PROBLEM DETAILS: Duplicate the records verbatim, from their first line through the line that contains "apps.education.fr.", with both ends included.

SUPPLIED MATERIAL:
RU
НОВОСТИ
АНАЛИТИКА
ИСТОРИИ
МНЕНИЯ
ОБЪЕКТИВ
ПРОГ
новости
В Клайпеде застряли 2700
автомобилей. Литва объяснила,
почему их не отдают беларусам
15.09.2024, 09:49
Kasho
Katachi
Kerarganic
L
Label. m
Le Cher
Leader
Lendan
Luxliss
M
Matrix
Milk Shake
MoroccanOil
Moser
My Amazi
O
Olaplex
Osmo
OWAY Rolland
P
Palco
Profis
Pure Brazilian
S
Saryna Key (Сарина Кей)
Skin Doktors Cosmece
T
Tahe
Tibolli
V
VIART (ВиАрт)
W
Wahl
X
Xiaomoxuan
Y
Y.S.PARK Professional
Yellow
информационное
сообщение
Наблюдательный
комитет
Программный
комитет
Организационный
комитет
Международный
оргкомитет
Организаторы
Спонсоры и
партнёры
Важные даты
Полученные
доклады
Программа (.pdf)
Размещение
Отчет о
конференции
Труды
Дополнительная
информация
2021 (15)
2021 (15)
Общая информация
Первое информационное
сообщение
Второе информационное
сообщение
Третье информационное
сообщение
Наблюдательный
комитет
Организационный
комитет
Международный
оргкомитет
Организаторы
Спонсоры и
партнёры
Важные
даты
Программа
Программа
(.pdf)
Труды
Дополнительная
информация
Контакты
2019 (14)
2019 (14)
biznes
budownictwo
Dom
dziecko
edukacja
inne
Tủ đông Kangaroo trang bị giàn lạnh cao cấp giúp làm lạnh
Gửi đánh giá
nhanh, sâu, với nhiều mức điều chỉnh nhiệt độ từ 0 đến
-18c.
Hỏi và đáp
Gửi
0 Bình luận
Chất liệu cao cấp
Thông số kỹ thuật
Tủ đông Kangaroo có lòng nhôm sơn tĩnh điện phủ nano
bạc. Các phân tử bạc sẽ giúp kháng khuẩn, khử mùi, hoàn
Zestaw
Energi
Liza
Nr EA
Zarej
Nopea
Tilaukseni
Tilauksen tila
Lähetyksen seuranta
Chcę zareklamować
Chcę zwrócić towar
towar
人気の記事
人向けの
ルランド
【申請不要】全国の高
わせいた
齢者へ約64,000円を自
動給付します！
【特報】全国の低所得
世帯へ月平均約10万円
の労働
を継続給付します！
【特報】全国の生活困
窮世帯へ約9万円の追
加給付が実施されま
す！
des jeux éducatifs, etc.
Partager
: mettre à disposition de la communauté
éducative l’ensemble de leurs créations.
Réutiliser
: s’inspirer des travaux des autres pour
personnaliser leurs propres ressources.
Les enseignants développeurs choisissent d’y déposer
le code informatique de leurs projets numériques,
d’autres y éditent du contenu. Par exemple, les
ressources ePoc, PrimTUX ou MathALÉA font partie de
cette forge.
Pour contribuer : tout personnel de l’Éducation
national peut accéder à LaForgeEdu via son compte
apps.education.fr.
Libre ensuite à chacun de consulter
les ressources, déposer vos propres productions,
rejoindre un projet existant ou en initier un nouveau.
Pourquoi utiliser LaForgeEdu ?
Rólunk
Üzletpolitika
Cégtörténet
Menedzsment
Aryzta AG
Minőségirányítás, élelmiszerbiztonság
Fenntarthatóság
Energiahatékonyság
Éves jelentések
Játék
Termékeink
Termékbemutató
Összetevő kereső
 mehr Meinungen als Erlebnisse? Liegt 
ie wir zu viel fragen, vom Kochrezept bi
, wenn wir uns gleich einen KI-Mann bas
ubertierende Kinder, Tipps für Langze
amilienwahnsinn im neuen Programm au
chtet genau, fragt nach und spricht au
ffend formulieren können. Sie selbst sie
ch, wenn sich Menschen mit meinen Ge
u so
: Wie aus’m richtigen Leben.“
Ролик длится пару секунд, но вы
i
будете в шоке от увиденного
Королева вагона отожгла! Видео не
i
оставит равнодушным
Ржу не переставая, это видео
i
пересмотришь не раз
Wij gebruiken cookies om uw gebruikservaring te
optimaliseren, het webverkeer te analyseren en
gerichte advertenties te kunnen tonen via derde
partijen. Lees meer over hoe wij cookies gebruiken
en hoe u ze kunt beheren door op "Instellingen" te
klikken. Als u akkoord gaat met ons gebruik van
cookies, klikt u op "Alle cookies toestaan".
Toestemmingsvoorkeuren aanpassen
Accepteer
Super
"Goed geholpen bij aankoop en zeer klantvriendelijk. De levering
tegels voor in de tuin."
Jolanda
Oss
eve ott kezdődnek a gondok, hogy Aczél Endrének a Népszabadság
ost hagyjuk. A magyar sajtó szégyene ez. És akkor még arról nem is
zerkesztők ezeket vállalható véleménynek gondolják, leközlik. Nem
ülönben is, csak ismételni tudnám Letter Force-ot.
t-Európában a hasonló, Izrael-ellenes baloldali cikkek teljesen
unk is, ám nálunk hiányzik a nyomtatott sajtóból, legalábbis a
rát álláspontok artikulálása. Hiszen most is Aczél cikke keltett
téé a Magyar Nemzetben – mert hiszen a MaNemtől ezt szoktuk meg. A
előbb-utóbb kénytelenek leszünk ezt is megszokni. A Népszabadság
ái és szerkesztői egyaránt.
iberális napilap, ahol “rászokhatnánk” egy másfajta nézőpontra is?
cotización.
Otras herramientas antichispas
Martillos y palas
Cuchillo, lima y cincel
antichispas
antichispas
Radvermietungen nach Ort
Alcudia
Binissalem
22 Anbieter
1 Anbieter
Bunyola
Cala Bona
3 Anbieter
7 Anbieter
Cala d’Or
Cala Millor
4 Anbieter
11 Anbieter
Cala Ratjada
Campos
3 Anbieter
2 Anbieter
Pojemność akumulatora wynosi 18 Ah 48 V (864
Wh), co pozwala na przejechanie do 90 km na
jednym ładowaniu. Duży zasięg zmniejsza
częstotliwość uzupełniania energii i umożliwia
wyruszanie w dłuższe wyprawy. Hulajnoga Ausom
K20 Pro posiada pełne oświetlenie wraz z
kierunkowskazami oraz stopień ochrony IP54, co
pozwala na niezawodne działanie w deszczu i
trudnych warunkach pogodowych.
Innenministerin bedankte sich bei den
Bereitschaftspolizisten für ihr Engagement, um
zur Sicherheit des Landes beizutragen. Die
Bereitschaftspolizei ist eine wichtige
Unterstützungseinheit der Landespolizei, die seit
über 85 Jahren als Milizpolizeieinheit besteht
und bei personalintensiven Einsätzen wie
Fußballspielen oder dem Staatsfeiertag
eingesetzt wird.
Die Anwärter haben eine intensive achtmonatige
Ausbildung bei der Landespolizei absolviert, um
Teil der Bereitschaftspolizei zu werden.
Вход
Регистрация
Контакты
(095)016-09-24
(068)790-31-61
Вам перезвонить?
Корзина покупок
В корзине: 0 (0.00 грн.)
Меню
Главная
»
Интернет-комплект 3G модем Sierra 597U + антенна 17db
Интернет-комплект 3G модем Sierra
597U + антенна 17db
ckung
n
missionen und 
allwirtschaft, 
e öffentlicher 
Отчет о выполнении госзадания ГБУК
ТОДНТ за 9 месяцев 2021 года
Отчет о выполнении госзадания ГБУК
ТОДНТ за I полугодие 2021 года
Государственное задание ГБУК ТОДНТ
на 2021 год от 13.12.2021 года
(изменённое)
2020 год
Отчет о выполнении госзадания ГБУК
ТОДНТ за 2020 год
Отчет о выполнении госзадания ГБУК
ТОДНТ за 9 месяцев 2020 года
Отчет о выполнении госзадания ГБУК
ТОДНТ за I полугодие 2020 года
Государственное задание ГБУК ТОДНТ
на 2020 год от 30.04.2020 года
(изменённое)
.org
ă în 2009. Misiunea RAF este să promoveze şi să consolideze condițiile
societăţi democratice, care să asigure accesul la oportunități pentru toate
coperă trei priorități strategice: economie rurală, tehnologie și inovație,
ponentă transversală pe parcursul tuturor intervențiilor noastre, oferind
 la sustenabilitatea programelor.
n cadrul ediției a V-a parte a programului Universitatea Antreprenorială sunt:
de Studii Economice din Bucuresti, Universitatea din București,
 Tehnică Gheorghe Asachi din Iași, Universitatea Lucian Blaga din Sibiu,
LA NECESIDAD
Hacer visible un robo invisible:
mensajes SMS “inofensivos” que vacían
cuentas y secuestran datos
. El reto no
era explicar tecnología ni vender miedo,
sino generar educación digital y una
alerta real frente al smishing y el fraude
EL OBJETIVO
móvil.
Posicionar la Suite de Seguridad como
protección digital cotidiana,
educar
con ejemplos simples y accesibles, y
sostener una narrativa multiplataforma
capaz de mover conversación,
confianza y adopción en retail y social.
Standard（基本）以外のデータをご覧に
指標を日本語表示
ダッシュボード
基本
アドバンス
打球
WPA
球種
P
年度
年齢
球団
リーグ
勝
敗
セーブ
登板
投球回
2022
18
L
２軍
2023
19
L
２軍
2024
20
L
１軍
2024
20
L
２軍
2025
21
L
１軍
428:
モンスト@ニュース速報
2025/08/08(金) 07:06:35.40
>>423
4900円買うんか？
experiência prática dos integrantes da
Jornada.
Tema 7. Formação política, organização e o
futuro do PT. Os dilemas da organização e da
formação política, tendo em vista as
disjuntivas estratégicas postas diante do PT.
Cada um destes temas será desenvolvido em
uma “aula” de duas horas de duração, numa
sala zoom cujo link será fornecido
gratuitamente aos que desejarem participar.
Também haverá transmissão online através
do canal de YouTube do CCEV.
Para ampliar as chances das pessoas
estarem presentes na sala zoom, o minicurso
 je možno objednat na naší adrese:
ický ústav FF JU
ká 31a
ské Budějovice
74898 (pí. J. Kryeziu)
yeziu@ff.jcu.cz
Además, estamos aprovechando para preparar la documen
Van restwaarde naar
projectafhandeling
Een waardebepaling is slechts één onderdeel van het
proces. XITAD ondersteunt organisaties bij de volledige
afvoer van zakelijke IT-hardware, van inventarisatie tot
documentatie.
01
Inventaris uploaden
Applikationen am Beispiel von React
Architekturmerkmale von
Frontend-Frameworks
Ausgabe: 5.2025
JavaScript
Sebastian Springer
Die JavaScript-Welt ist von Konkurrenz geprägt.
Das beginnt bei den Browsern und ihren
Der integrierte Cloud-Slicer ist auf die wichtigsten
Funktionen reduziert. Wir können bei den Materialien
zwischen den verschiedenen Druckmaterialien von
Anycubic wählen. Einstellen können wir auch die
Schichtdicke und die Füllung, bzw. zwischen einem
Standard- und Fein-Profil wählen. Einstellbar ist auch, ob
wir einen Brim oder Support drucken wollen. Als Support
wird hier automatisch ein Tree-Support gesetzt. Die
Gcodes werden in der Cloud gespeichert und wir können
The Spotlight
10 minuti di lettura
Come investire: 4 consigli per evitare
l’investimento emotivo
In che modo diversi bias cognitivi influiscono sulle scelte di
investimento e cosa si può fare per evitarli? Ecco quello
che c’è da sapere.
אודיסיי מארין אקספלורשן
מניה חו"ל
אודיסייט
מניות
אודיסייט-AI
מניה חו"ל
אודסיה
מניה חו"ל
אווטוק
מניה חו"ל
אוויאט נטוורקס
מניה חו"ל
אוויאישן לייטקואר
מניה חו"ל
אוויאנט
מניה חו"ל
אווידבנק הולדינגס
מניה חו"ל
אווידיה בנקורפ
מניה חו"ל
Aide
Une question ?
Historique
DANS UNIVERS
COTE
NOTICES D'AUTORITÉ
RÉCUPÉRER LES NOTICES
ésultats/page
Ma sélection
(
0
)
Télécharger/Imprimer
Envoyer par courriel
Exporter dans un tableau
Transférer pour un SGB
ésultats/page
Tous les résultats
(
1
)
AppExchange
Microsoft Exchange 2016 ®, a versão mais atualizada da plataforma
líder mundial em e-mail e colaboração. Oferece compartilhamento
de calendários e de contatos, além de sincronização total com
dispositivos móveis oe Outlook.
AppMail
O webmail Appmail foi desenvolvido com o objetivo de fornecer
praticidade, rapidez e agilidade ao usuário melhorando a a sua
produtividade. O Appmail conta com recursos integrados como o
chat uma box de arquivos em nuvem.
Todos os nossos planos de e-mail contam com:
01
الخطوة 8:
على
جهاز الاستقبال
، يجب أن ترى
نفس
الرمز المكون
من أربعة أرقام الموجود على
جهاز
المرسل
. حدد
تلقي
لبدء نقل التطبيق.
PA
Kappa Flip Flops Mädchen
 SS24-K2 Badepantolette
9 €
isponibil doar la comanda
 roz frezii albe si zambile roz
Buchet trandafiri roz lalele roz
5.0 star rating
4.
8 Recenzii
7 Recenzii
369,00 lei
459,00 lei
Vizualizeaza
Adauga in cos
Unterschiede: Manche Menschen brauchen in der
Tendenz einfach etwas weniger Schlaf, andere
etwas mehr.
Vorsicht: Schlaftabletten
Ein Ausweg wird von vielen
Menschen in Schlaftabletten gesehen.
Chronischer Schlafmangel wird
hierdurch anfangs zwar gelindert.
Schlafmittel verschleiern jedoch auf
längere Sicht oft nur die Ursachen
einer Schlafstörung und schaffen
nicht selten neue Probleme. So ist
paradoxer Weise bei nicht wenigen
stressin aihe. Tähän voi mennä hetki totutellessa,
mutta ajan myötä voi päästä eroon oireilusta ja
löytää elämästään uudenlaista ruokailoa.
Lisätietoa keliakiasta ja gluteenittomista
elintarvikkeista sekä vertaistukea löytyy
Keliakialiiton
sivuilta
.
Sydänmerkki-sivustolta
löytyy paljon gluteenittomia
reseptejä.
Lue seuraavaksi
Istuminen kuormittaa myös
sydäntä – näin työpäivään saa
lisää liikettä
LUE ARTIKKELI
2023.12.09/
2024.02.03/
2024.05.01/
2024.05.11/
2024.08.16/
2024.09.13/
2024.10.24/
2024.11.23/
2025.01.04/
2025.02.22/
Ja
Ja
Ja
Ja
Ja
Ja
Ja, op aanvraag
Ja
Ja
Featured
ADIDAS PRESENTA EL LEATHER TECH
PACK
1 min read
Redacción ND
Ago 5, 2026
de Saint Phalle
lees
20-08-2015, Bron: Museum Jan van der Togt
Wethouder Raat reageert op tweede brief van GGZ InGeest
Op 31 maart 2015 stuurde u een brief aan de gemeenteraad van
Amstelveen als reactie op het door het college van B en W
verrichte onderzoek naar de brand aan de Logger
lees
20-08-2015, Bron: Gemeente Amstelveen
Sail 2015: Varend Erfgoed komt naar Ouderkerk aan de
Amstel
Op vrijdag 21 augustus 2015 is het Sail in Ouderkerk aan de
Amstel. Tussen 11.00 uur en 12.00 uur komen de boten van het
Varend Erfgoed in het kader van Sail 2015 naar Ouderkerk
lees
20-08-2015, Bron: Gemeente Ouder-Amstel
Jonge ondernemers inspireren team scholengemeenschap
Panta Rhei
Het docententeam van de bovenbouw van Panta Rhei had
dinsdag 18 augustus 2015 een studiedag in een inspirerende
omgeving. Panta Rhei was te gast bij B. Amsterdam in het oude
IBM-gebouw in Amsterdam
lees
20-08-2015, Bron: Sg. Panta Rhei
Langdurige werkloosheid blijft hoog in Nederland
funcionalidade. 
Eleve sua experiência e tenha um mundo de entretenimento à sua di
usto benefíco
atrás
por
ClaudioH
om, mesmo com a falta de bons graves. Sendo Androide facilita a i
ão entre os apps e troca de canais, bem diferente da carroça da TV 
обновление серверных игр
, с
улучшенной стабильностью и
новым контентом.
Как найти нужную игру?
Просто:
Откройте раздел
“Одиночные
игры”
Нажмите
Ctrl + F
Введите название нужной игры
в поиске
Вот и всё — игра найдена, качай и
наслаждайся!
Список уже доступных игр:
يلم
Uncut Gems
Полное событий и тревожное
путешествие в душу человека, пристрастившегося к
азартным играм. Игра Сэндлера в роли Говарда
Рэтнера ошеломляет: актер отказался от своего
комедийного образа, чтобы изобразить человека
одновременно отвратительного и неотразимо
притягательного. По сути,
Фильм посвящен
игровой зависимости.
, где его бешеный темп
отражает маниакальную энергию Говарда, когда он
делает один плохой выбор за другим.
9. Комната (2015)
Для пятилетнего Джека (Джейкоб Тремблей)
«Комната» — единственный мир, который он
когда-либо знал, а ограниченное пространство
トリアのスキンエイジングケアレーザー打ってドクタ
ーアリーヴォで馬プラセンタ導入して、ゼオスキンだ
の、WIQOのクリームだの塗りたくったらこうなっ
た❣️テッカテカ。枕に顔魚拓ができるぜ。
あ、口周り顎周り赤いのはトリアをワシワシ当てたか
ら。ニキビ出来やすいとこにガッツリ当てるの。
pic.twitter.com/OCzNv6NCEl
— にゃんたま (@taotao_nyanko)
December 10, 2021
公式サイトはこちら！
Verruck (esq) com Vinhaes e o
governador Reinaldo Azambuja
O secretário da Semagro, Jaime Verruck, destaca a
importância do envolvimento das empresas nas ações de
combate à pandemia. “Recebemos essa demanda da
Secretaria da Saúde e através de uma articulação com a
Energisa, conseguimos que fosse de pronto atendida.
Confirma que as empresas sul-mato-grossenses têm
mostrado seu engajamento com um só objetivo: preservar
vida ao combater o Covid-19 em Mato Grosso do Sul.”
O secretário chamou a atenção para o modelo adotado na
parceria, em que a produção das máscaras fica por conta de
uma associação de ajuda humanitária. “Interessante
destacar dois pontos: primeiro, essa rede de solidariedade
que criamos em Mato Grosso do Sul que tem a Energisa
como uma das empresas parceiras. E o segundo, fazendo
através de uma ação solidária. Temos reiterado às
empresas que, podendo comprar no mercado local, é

RESPONSE BELOW:
RU
НОВОСТИ
АНАЛИТИКА
ИСТОРИИ
МНЕНИЯ
ОБЪЕКТИВ
ПРОГ
новости
В Клайпеде застряли 2700
автомобилей. Литва объяснила,
почему их не отдают беларусам
15.09.2024, 09:49
Kasho
Katachi
Kerarganic
L
Label. m
Le Cher
Leader
Lendan
Luxliss
M
Matrix
Milk Shake
MoroccanOil
Moser
My Amazi
O
Olaplex
Osmo
OWAY Rolland
P
Palco
Profis
Pure Brazilian
S
Saryna Key (Сарина Кей)
Skin Doktors Cosmece
T
Tahe
Tibolli
V
VIART (ВиАрт)
W
Wahl
X
Xiaomoxuan
Y
Y.S.PARK Professional
Yellow
информационное
сообщение
Наблюдательный
комитет
Программный
комитет
Организационный
комитет
Международный
оргкомитет
Организаторы
Спонсоры и
партнёры
Важные даты
Полученные
доклады
Программа (.pdf)
Размещение
Отчет о
конференции
Труды
Дополнительная
информация
2021 (15)
2021 (15)
Общая информация
Первое информационное
сообщение
Второе информационное
сообщение
Третье информационное
сообщение
Наблюдательный
комитет
Организационный
комитет
Международный
оргкомитет
Организаторы
Спонсоры и
партнёры
Важные
даты
Программа
Программа
(.pdf)
Труды
Дополнительная
информация
Контакты
2019 (14)
2019 (14)
biznes
budownictwo
Dom
dziecko
edukacja
inne
Tủ đông Kangaroo trang bị giàn lạnh cao cấp giúp làm lạnh
Gửi đánh giá
nhanh, sâu, với nhiều mức điều chỉnh nhiệt độ từ 0 đến
-18c.
Hỏi và đáp
Gửi
0 Bình luận
Chất liệu cao cấp
Thông số kỹ thuật
Tủ đông Kangaroo có lòng nhôm sơn tĩnh điện phủ nano
bạc. Các phân tử bạc sẽ giúp kháng khuẩn, khử mùi, hoàn
Zestaw
Energi
Liza
Nr EA
Zarej
Nopea
Tilaukseni
Tilauksen tila
Lähetyksen seuranta
Chcę zareklamować
Chcę zwrócić towar
towar
人気の記事
人向けの
ルランド
【申請不要】全国の高
わせいた
齢者へ約64,000円を自
動給付します！
【特報】全国の低所得
世帯へ月平均約10万円
の労働
を継続給付します！
【特報】全国の生活困
窮世帯へ約9万円の追
加給付が実施されま
す！
des jeux éducatifs, etc.
Partager
: mettre à disposition de la communauté
éducative l’ensemble de leurs créations.
Réutiliser
: s’inspirer des travaux des autres pour
personnaliser leurs propres ressources.
Les enseignants développeurs choisissent d’y déposer
le code informatique de leurs projets numériques,
d’autres y éditent du contenu. Par exemple, les
ressources ePoc, PrimTUX ou MathALÉA font partie de
cette forge.
Pour contribuer : tout personnel de l’Éducation
national peut accéder à LaForgeEdu via son compte
apps.education.fr.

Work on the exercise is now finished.